Available data START

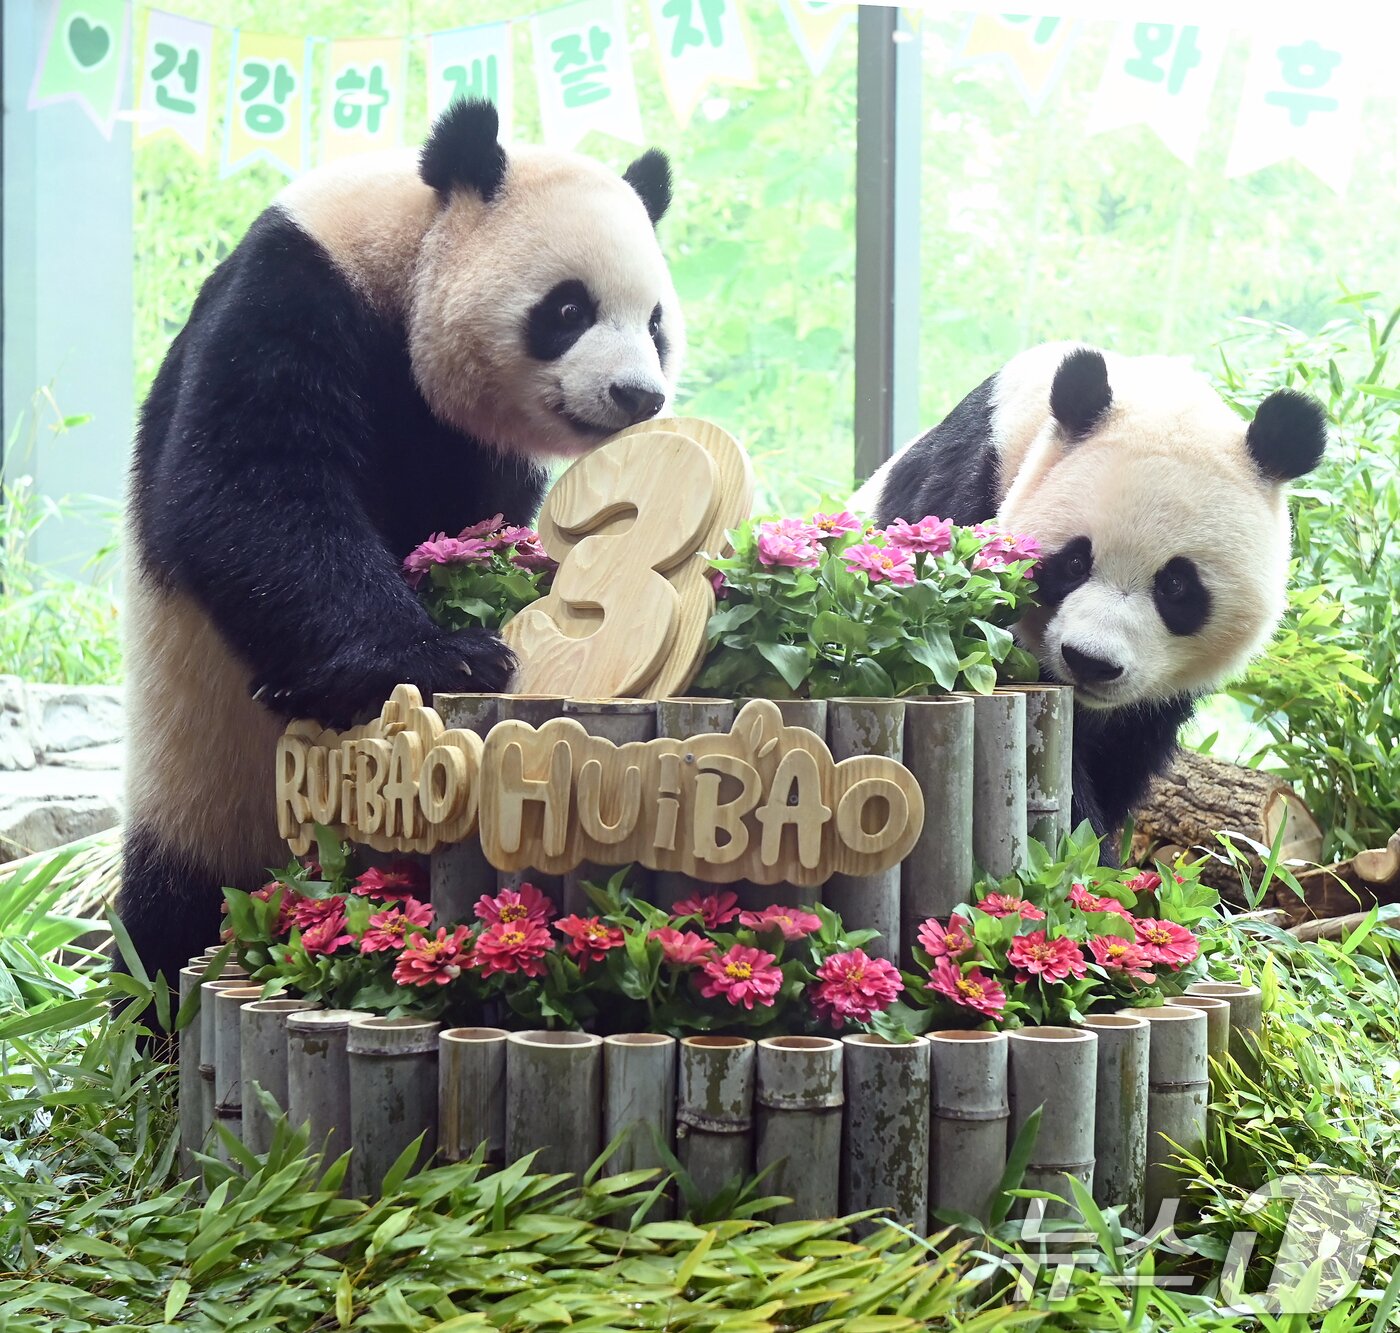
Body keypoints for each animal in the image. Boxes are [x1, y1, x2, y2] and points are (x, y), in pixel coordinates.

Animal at [120, 99, 684, 998]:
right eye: (568, 310)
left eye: (656, 323)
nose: (637, 394)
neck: (407, 248)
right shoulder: (293, 290)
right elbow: (251, 489)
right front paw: (447, 655)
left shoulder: (470, 443)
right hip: (196, 775)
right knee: (166, 922)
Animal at [851, 342, 1328, 856]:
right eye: (1076, 562)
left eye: (1176, 585)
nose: (1090, 662)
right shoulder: (966, 498)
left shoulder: (1153, 702)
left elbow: (1123, 756)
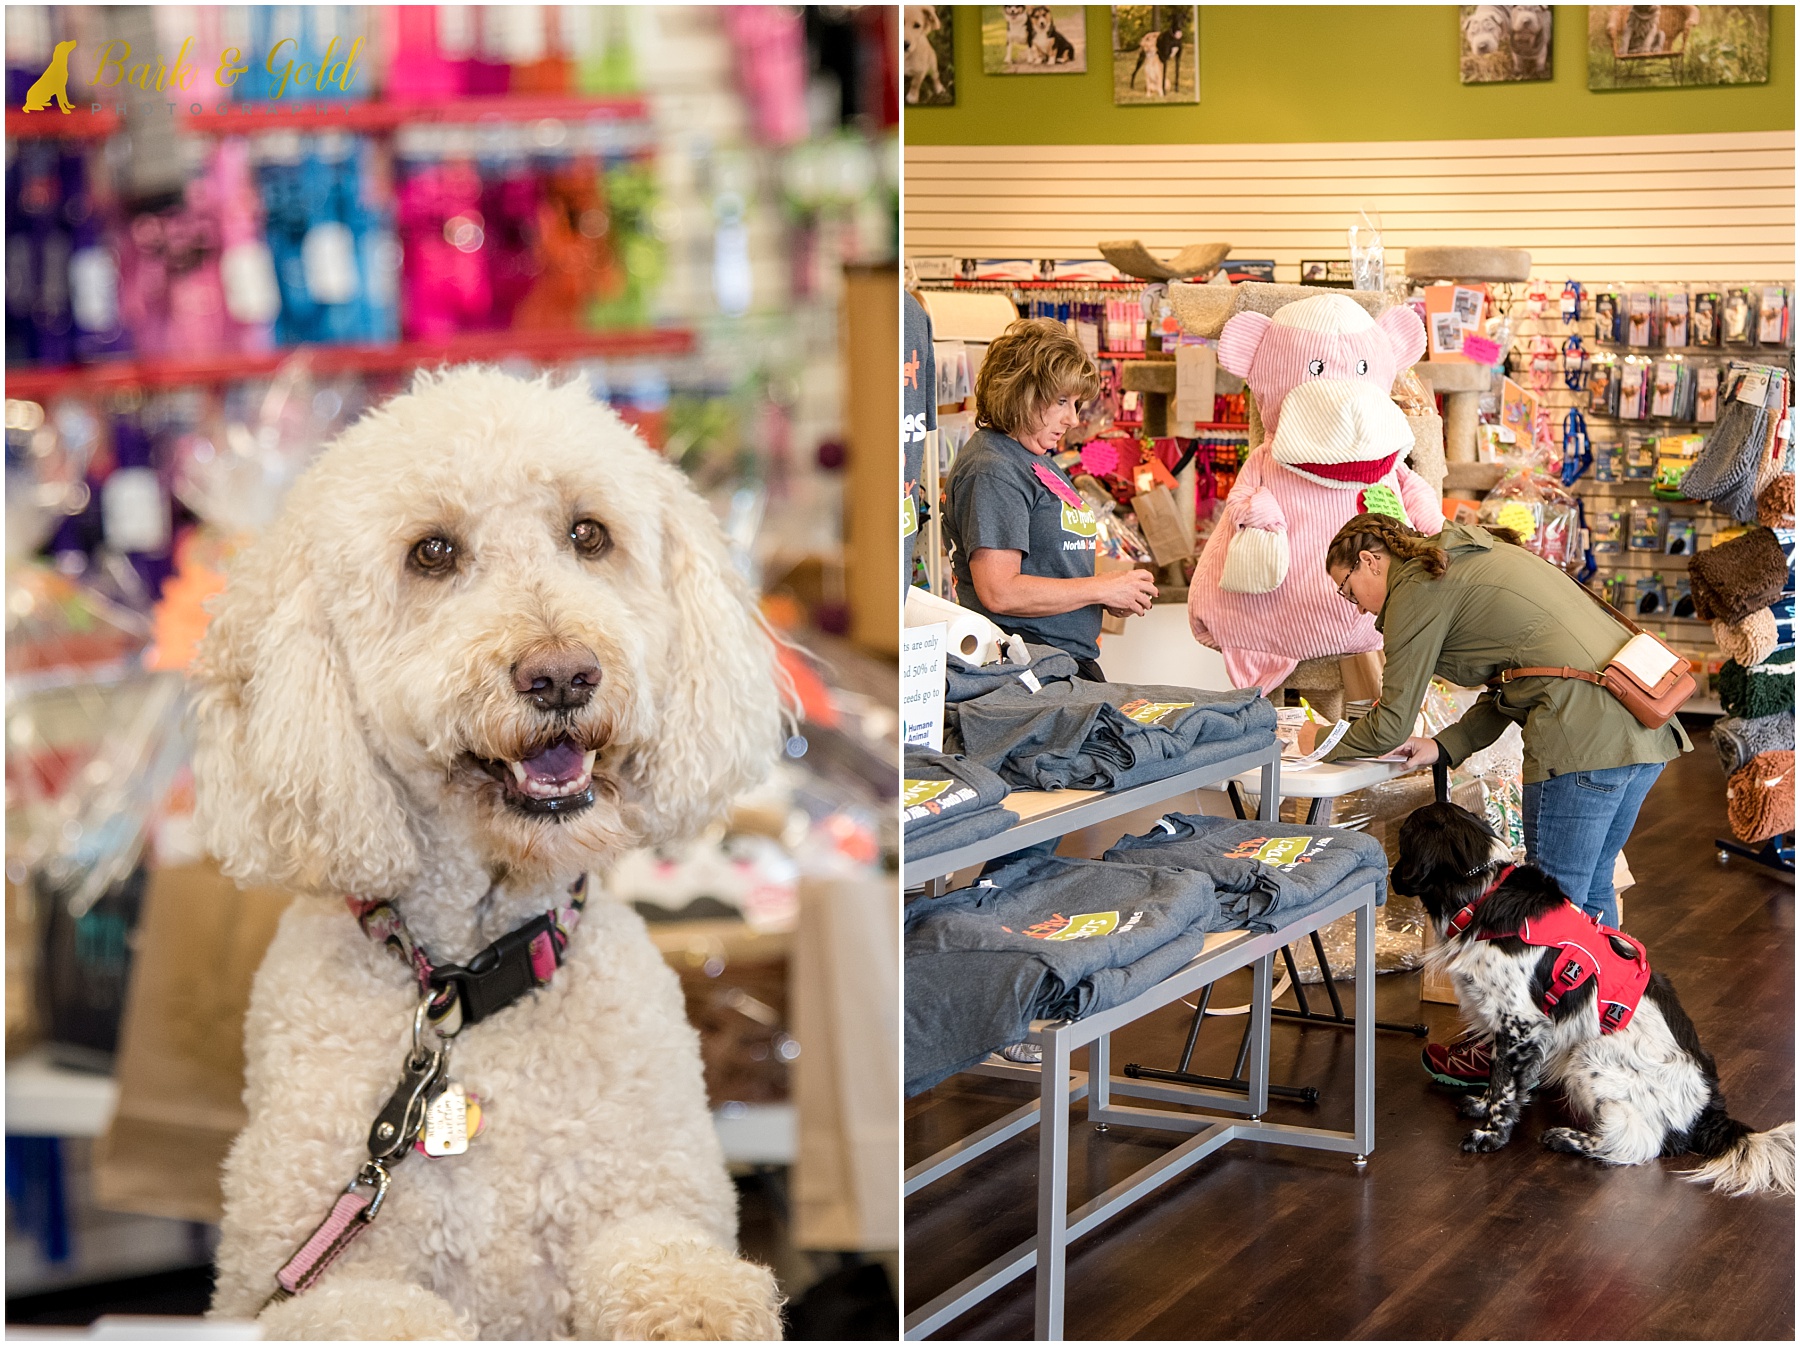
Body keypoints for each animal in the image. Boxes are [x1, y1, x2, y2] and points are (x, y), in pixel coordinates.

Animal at [1396, 795, 1792, 1194]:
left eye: (1402, 837)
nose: (1393, 877)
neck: (1484, 894)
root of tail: (1710, 1111)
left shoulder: (1520, 1022)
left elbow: (1504, 1086)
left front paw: (1490, 1135)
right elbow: (1503, 1080)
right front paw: (1482, 1103)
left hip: (1587, 1056)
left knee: (1640, 1143)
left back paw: (1567, 1138)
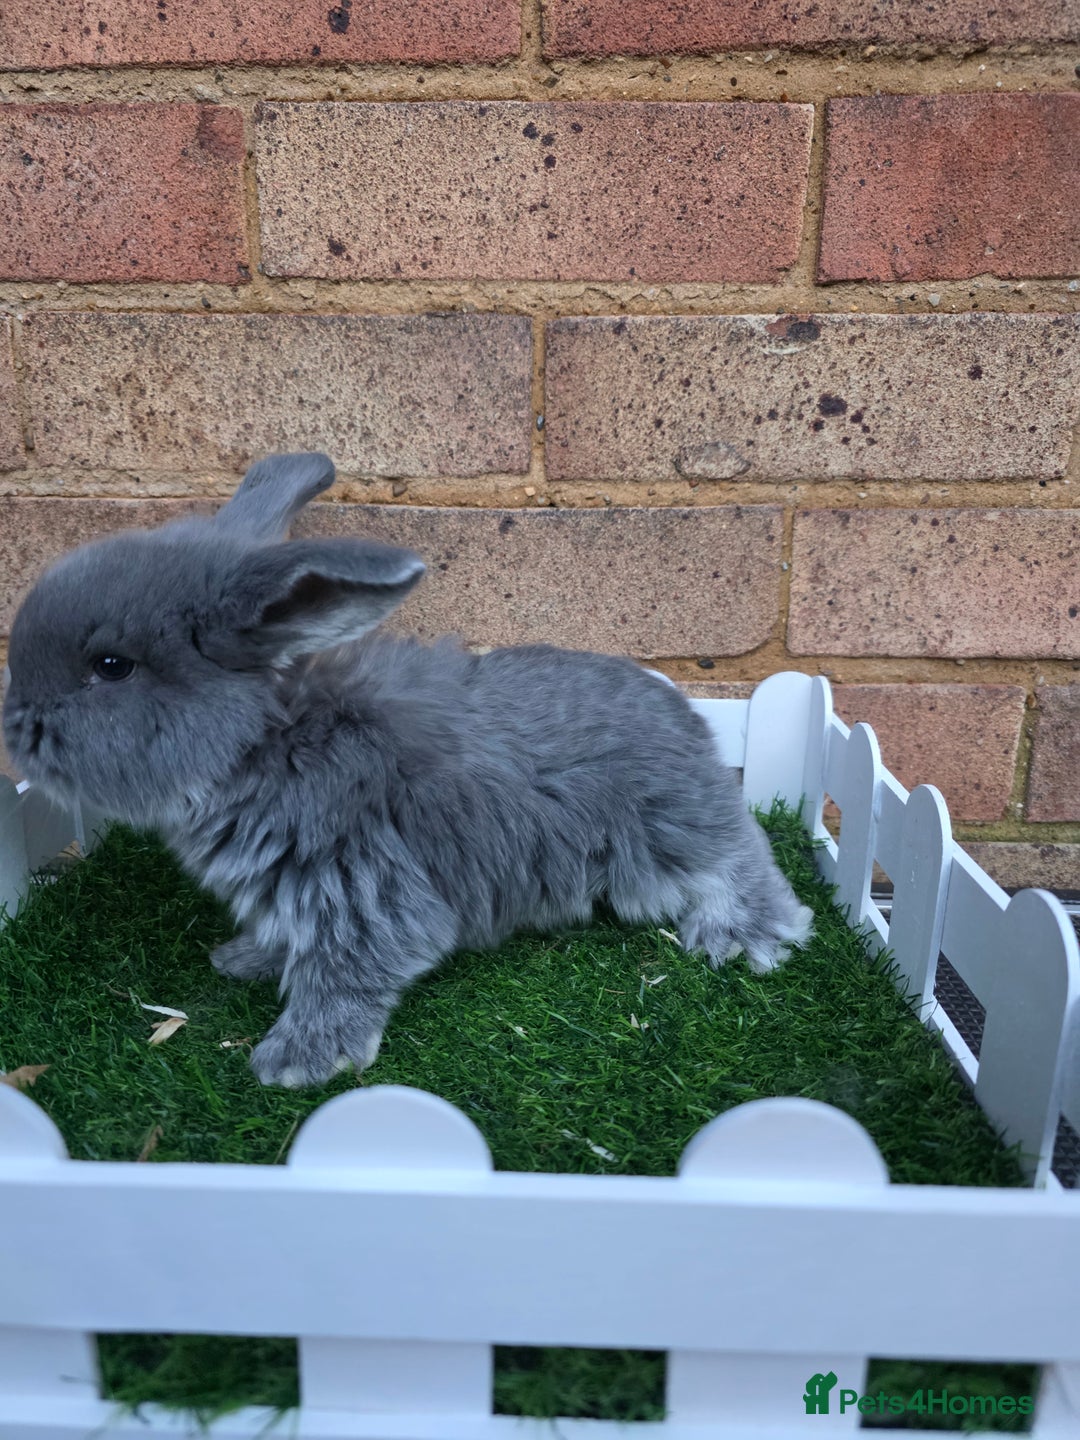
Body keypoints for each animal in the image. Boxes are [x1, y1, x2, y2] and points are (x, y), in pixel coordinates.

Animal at [2, 452, 813, 1087]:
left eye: (112, 666)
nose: (14, 726)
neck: (269, 743)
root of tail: (687, 715)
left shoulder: (363, 891)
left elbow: (341, 979)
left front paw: (294, 1062)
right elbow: (284, 942)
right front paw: (241, 959)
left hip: (674, 833)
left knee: (743, 861)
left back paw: (747, 937)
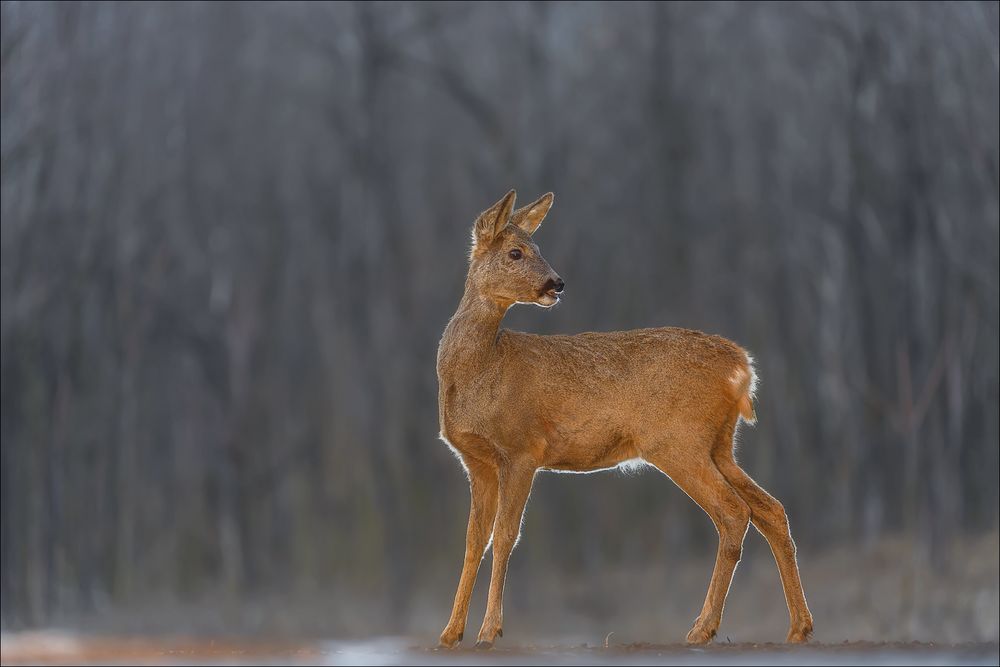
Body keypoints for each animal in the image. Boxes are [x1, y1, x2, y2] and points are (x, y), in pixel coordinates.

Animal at [438, 190, 812, 648]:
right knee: (771, 509)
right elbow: (474, 541)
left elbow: (505, 536)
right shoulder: (477, 461)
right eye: (516, 252)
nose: (557, 283)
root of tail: (742, 366)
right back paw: (798, 627)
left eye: (536, 247)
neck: (479, 371)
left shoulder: (523, 449)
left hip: (677, 440)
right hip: (720, 444)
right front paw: (450, 632)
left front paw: (490, 630)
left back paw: (702, 627)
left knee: (733, 512)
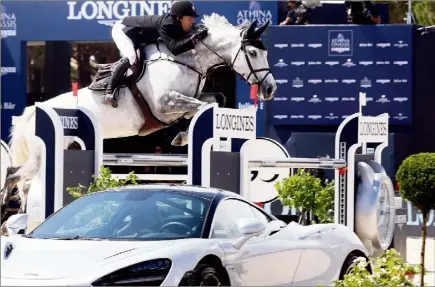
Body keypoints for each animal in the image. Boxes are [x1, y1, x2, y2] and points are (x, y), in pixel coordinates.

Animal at [0, 13, 278, 218]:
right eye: (253, 53)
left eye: (265, 53)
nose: (269, 89)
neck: (188, 58)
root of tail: (32, 112)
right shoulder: (164, 104)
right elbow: (197, 107)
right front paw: (183, 137)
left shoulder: (186, 99)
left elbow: (213, 100)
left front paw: (182, 136)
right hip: (40, 155)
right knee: (15, 174)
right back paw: (8, 208)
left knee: (22, 180)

Available data END

From the listing above, please give again the lines that begin with the line holding "right hip: (196, 775)" and go on through the line holding "left back paw: (1567, 1138)", exactly, both ends included, minus any picture.

right hip: (196, 775)
right knee: (166, 922)
Animal at [851, 342, 1328, 856]:
right eye: (1076, 562)
left eye: (1176, 585)
nose: (1090, 662)
right shoulder: (966, 498)
left shoulder: (1153, 702)
left elbow: (1123, 756)
Body keypoints for each animal in the image. Boxes are [x1, y1, x2, y2] and points are (x, y), in pixel coordinates.

Animal at [1396, 795, 1792, 1194]:
left eye: (1402, 837)
nose: (1393, 877)
neck: (1484, 894)
root of tail: (1710, 1111)
left shoulder: (1520, 1022)
left elbow: (1504, 1086)
left front paw: (1490, 1135)
right elbow: (1503, 1080)
right front paw: (1482, 1103)
left hip: (1587, 1056)
left knee: (1640, 1143)
left back paw: (1567, 1138)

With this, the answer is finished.